CST 8152 - Lexical Glossary
- We want to recognize a LANGUAGE.
- We write a GRAMMAR for the
language.
- The grammar is composed of PRODUCTIONS
containing TERMINAL symbols and NON-TERMINAL
symbols.
- Terminal symbols are TOKENS,
classified by a LEXICAL ANALYSER or SCANNER.
- The scanner reads the input and recognizes
character sequences called LEXEMES and classifies
them into tokens.
- The structure of the lexemes is based on PATTERNS.

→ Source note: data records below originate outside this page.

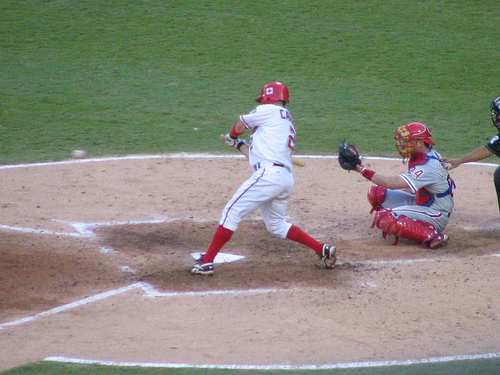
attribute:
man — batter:
[187, 73, 344, 278]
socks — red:
[193, 223, 324, 263]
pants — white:
[215, 167, 292, 240]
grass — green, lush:
[3, 3, 493, 167]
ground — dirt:
[3, 168, 486, 350]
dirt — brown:
[11, 168, 490, 355]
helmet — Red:
[397, 116, 439, 144]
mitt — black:
[330, 136, 360, 169]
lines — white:
[149, 265, 373, 307]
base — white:
[191, 242, 244, 275]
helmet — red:
[257, 79, 293, 100]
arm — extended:
[333, 151, 419, 196]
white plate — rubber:
[186, 242, 251, 271]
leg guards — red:
[362, 186, 445, 249]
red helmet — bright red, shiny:
[253, 81, 290, 103]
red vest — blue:
[400, 154, 439, 207]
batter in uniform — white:
[191, 77, 341, 277]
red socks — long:
[204, 224, 319, 256]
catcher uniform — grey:
[329, 114, 470, 255]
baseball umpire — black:
[454, 82, 499, 197]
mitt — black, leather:
[335, 132, 362, 175]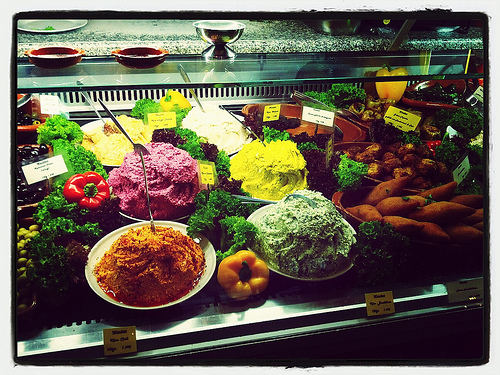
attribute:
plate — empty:
[16, 17, 91, 34]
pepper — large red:
[61, 172, 110, 214]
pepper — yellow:
[215, 244, 269, 299]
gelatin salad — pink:
[101, 142, 202, 219]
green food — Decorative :
[23, 191, 105, 297]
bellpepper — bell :
[66, 171, 111, 210]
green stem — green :
[236, 260, 250, 280]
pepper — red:
[72, 163, 123, 225]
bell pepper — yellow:
[217, 247, 272, 302]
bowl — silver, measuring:
[193, 18, 241, 59]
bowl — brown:
[112, 45, 170, 70]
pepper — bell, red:
[62, 169, 110, 218]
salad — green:
[247, 189, 359, 281]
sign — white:
[17, 151, 69, 183]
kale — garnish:
[185, 188, 257, 260]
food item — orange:
[91, 222, 206, 306]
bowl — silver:
[193, 20, 245, 59]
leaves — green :
[58, 209, 72, 226]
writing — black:
[248, 98, 298, 137]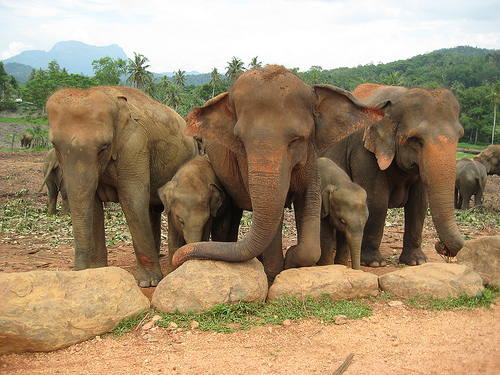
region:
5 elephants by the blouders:
[36, 74, 463, 270]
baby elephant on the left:
[157, 155, 221, 266]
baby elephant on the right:
[320, 158, 366, 268]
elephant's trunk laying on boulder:
[170, 137, 289, 264]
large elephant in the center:
[170, 65, 381, 265]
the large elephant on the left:
[45, 85, 197, 285]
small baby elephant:
[155, 154, 219, 262]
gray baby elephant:
[304, 159, 373, 266]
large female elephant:
[194, 72, 341, 262]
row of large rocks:
[2, 229, 497, 309]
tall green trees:
[8, 62, 498, 119]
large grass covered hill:
[347, 39, 497, 138]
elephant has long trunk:
[172, 148, 293, 269]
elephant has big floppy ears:
[177, 66, 384, 183]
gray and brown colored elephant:
[45, 85, 190, 259]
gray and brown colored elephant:
[206, 58, 339, 277]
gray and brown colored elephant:
[323, 163, 368, 268]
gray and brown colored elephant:
[378, 78, 469, 265]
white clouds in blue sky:
[180, 11, 207, 39]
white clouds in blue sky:
[325, 22, 369, 49]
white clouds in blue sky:
[134, 15, 194, 49]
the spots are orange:
[425, 131, 465, 201]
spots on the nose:
[249, 145, 300, 244]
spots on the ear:
[187, 98, 240, 155]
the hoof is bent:
[288, 232, 315, 277]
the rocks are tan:
[18, 277, 463, 306]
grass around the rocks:
[150, 285, 437, 315]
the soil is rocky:
[148, 320, 378, 370]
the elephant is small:
[170, 168, 245, 259]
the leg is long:
[113, 124, 165, 293]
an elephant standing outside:
[43, 66, 203, 296]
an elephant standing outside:
[161, 140, 236, 248]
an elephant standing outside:
[204, 49, 336, 249]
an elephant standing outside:
[316, 158, 375, 297]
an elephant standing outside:
[343, 63, 480, 297]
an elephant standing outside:
[450, 156, 495, 216]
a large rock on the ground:
[280, 252, 357, 341]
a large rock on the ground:
[392, 248, 482, 344]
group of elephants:
[31, 68, 469, 282]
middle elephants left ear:
[311, 76, 383, 169]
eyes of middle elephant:
[230, 123, 313, 153]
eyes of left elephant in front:
[50, 132, 116, 162]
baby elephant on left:
[160, 156, 225, 277]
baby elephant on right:
[305, 148, 375, 273]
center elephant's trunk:
[170, 160, 300, 271]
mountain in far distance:
[2, 33, 143, 85]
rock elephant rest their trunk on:
[143, 242, 274, 318]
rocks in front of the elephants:
[7, 257, 495, 356]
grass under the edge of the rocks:
[104, 291, 499, 339]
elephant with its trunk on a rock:
[167, 58, 387, 280]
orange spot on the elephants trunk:
[421, 135, 463, 195]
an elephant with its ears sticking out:
[180, 59, 388, 259]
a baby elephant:
[310, 151, 375, 274]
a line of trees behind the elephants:
[1, 54, 498, 144]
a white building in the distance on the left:
[10, 96, 28, 109]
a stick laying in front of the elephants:
[327, 347, 361, 374]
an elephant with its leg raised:
[165, 62, 387, 277]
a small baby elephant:
[159, 156, 224, 265]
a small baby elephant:
[311, 157, 373, 268]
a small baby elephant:
[456, 155, 487, 209]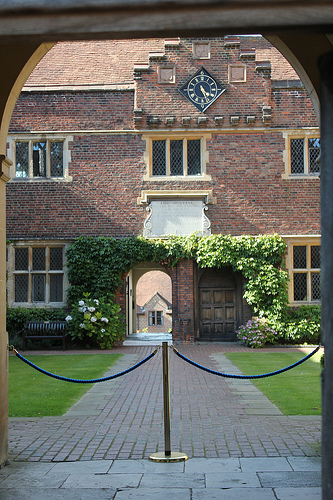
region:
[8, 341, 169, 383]
a blue rope connected to a gold post.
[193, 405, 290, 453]
the sidewalk is made of reddish colored bricks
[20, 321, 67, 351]
a black metal bench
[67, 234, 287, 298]
green foliage lines the archway.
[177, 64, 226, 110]
a black and gold diamond shaped clock.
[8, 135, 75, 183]
the middle window pane is open.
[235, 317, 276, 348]
a bush of pink flowers.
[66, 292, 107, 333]
a bunch of white flowers.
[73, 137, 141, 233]
a brick wall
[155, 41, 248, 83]
three small square windows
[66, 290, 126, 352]
Bush with big white flowers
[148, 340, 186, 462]
Pole holding rope barriers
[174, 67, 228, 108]
Clock high up on the old building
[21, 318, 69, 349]
Comfortable bench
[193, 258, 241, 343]
Closed old wooden door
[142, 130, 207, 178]
Three paneled window with fishnet pattern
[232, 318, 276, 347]
Small bush with purple flowers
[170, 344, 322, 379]
Blue barrier rope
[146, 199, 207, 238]
Plaque describing building details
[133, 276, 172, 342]
Smaller building visible through open walkway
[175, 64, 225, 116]
Square clock on building front.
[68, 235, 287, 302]
Ivy growing up building.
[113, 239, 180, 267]
Ivy growing over doorway.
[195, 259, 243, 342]
Closed wooden door.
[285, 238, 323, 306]
Framed window to building.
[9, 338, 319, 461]
Blue separation barrier.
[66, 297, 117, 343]
Carnation bush in front of building.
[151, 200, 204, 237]
Scroll shaped ornament over door.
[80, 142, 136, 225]
Section of brick building.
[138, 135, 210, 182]
Upper yellow framed window.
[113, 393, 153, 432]
this is a foot path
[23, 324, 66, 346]
this is a bench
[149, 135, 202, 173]
this is a window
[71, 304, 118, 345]
this is a flower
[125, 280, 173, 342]
this is a door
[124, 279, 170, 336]
the door is opened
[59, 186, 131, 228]
this is a wall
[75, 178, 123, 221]
the wall is made of bricks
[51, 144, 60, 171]
the window pane is shinny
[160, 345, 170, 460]
the pole is shinny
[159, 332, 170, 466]
There is a gold post near the sprawling estate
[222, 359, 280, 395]
There is blue rope that serves as a barrier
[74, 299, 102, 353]
There are prodigious white flowers growing on the wall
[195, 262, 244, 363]
There is a brown door that is near the entryway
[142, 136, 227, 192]
There is a large window in the building above the door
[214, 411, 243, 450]
The brick of the walkway is off red in color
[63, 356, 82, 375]
The grass is a light green color and looks watered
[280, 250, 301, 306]
The frame of the window looks to be a faded yellow color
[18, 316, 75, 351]
There is a bench next to the crawling white flowers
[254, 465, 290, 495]
The other tile in front of the building is black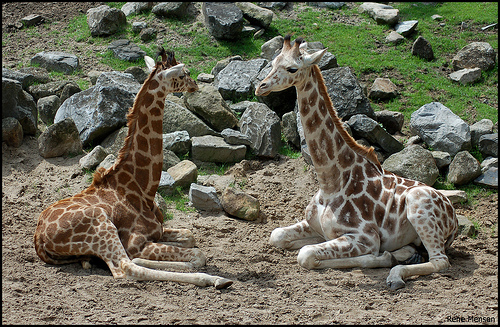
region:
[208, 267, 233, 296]
a foot of a giraffe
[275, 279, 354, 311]
dirt on the ground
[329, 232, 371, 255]
spots on the leg of a giraffe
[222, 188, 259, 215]
a brown and grey rock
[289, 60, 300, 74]
the left eye of a giraffe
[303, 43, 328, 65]
left ear of a giraffe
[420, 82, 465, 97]
green grass and dirt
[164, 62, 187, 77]
eight ear of a giraffe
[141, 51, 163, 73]
left ear of a giraffe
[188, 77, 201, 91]
nose of a giraffe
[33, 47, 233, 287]
a giraffe laying down on the left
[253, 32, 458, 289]
a giraffe laying down on the right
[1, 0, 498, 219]
rocks behind the giraffes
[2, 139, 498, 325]
a sandy area the giraffes are laying on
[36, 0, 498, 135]
a grassy area behind the giraffe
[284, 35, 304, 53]
the horns of the right giraffe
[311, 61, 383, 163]
the mane of the right giraffe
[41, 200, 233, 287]
the hind leg of the left giraffe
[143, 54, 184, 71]
the ears of the left giraffe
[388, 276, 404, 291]
the right giraffe's hoof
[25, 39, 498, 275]
The giraffes are sitting down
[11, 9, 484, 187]
Rocks are all over the ground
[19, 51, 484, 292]
The giraffes have long legs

- The patterns are often expressed using REGULAR
EXPRESSIONS and REGULAR DEFINITIONS.
- Regular expressions are equivalent to FINITE
AUTOMATA.
- Finite automata can be either DETERMINISTIC
or NON-DETERMINISTIC.
- Deterministic finite automata can be
constructed from non-deterministic finite automata;
however, the construction may require an exponential
number of states.
- We can compile a regular expression
into a recognizer by constructing the finite automaton to
which it is equivalent.
- Finite automata can be represented using STATE
MACHINES.
- State machines may be DETERMINISTIC
or NON-DETERMINISTIC.
- State machines may be expressed using TRANSITION
DIAGRAMS (deterministic) and TRANSITION GRAPHS
(non-deterministic).
- From the transition diagrams and graphs we
can construct TRANSITION TABLES that tell what the
next state is, based on the current state and the current
input character.
- Transition tables can be coded.